More than half of UK businesses have no policy for the use of e-cigarettes in the workplace, according to research from PMI Health Group.
The study, which questioned 216 HR managers across large and medium sized UK firms, found that more than five in ten (58%) of companies have yet to introduce a policy on e-cigarette use.
The research also revealed that more than half (53%) of employers are unconcerned over staff 'vaping'.
"There is currently a lack of agreement among health professionals over the health risks of e-cigarettes and this makes it difficult for employers to take a firm stance on their use," said Mike Blake, a director at PMI Health Group.
"The failure to establish a clear policy can leave employees in a state of limbo which can lead to friction and disputes among workers."

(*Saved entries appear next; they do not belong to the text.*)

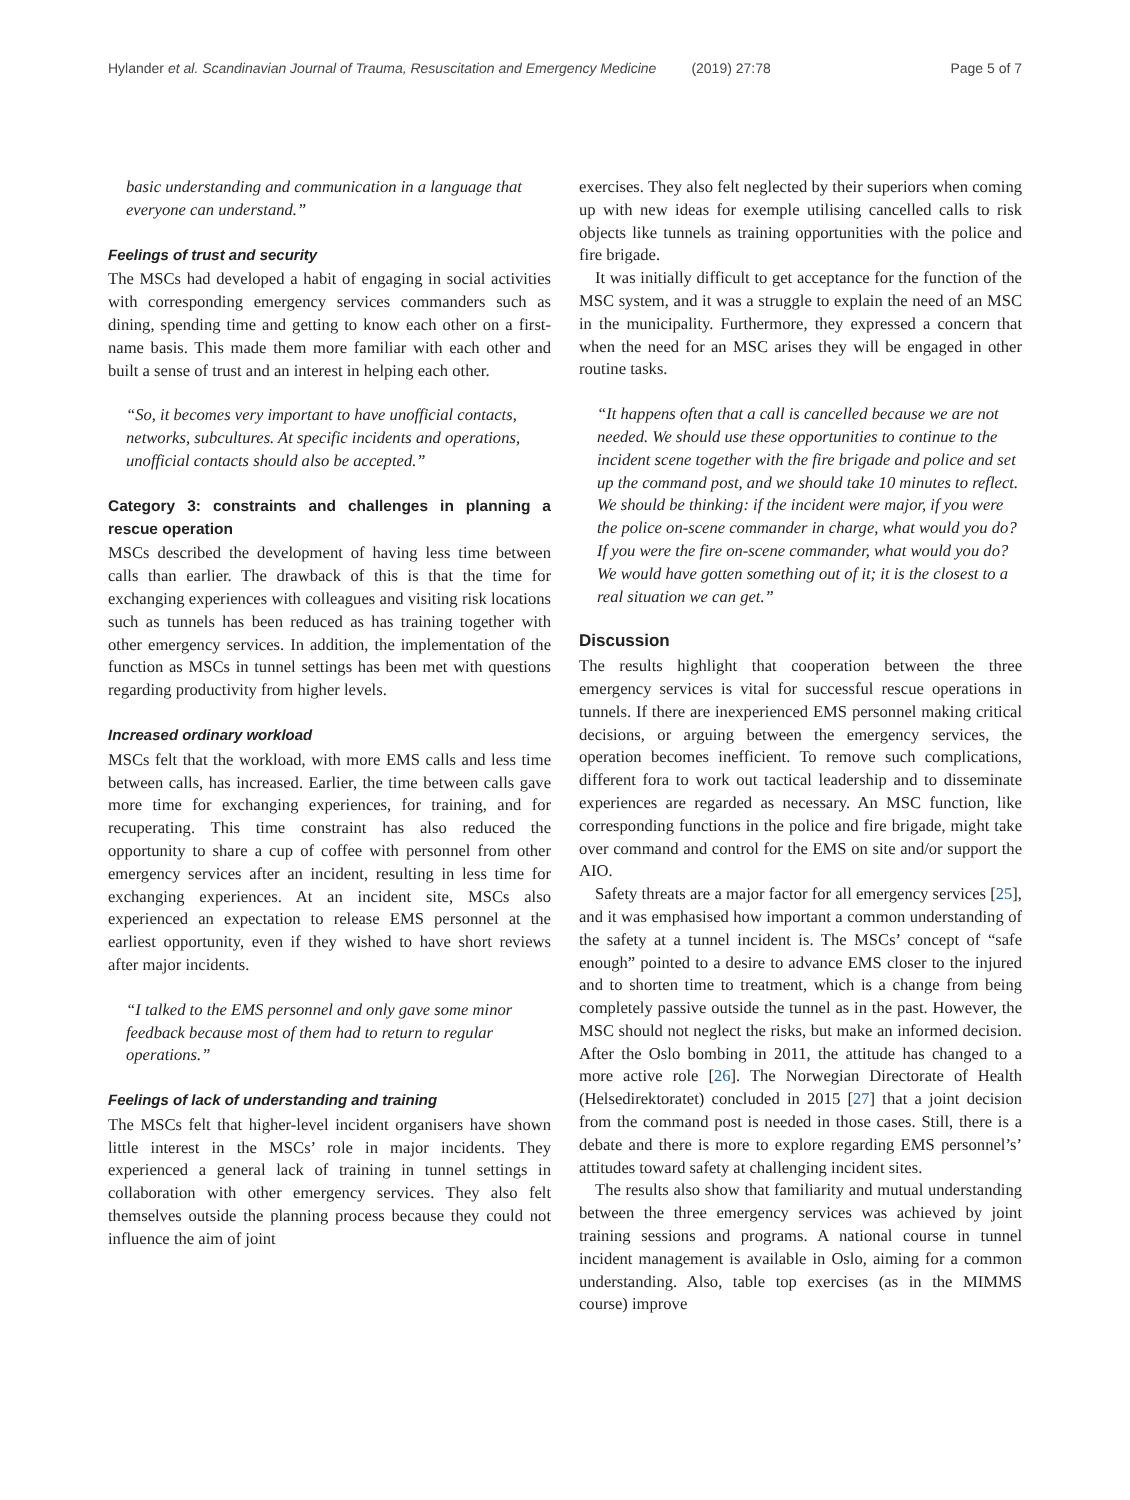Hylander et al. Scandinavian Journal of Trauma, Resuscitation and Emergency Medicine (2019) 27:78 Page 5 of 7
basic understanding and communication in a language that everyone can understand.”
Feelings of trust and security
The MSCs had developed a habit of engaging in social activities with corresponding emergency services commanders such as dining, spending time and getting to know each other on a first-name basis. This made them more familiar with each other and built a sense of trust and an interest in helping each other.
“So, it becomes very important to have unofficial contacts, networks, subcultures. At specific incidents and operations, unofficial contacts should also be accepted.”
Category 3: constraints and challenges in planning a rescue operation
MSCs described the development of having less time between calls than earlier. The drawback of this is that the time for exchanging experiences with colleagues and visiting risk locations such as tunnels has been reduced as has training together with other emergency services. In addition, the implementation of the function as MSCs in tunnel settings has been met with questions regarding productivity from higher levels.
Increased ordinary workload
MSCs felt that the workload, with more EMS calls and less time between calls, has increased. Earlier, the time between calls gave more time for exchanging experiences, for training, and for recuperating. This time constraint has also reduced the opportunity to share a cup of coffee with personnel from other emergency services after an incident, resulting in less time for exchanging experiences. At an incident site, MSCs also experienced an expectation to release EMS personnel at the earliest opportunity, even if they wished to have short reviews after major incidents.
“I talked to the EMS personnel and only gave some minor feedback because most of them had to return to regular operations.”
Feelings of lack of understanding and training
The MSCs felt that higher-level incident organisers have shown little interest in the MSCs’ role in major incidents. They experienced a general lack of training in tunnel settings in collaboration with other emergency services. They also felt themselves outside the planning process because they could not influence the aim of joint
exercises. They also felt neglected by their superiors when coming up with new ideas for exemple utilising cancelled calls to risk objects like tunnels as training opportunities with the police and fire brigade.
It was initially difficult to get acceptance for the function of the MSC system, and it was a struggle to explain the need of an MSC in the municipality. Furthermore, they expressed a concern that when the need for an MSC arises they will be engaged in other routine tasks.
“It happens often that a call is cancelled because we are not needed. We should use these opportunities to continue to the incident scene together with the fire brigade and police and set up the command post, and we should take 10 minutes to reflect. We should be thinking: if the incident were major, if you were the police on-scene commander in charge, what would you do? If you were the fire on-scene commander, what would you do? We would have gotten something out of it; it is the closest to a real situation we can get.”
Discussion
The results highlight that cooperation between the three emergency services is vital for successful rescue operations in tunnels. If there are inexperienced EMS personnel making critical decisions, or arguing between the emergency services, the operation becomes inefficient. To remove such complications, different fora to work out tactical leadership and to disseminate experiences are regarded as necessary. An MSC function, like corresponding functions in the police and fire brigade, might take over command and control for the EMS on site and/or support the AIO.
Safety threats are a major factor for all emergency services [25], and it was emphasised how important a common understanding of the safety at a tunnel incident is. The MSCs’ concept of “safe enough” pointed to a desire to advance EMS closer to the injured and to shorten time to treatment, which is a change from being completely passive outside the tunnel as in the past. However, the MSC should not neglect the risks, but make an informed decision. After the Oslo bombing in 2011, the attitude has changed to a more active role [26]. The Norwegian Directorate of Health (Helsedirektoratet) concluded in 2015 [27] that a joint decision from the command post is needed in those cases. Still, there is a debate and there is more to explore regarding EMS personnel’s’ attitudes toward safety at challenging incident sites.
The results also show that familiarity and mutual understanding between the three emergency services was achieved by joint training sessions and programs. A national course in tunnel incident management is available in Oslo, aiming for a common understanding. Also, table top exercises (as in the MIMMS course) improve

More than three-quarters (79%) of those companies that have introduced e-cigarette policies prohibit their use in all enclosed working environments, in line with the cigarette smoking ban restrictions.
According to anti-tobacco charity Ash, the number of e-cigarette smokers in the UK has increased from 700,000 to two million over the past two years.
In line with advice from the British Medical Association, the BBC recently introduced a ban on the use of e-cigarettes in all of its buildings.
This followed a similar move by insurance giant Standard Life from banning employees from smoking e-cigarettes indoors.
The World Health Organization is currently reviewing the existing evidence around e-cigarettes and is preparing a paper for submission to the meeting of the Parties of the WHO Framework Convention on Tobacco Control later in 2014.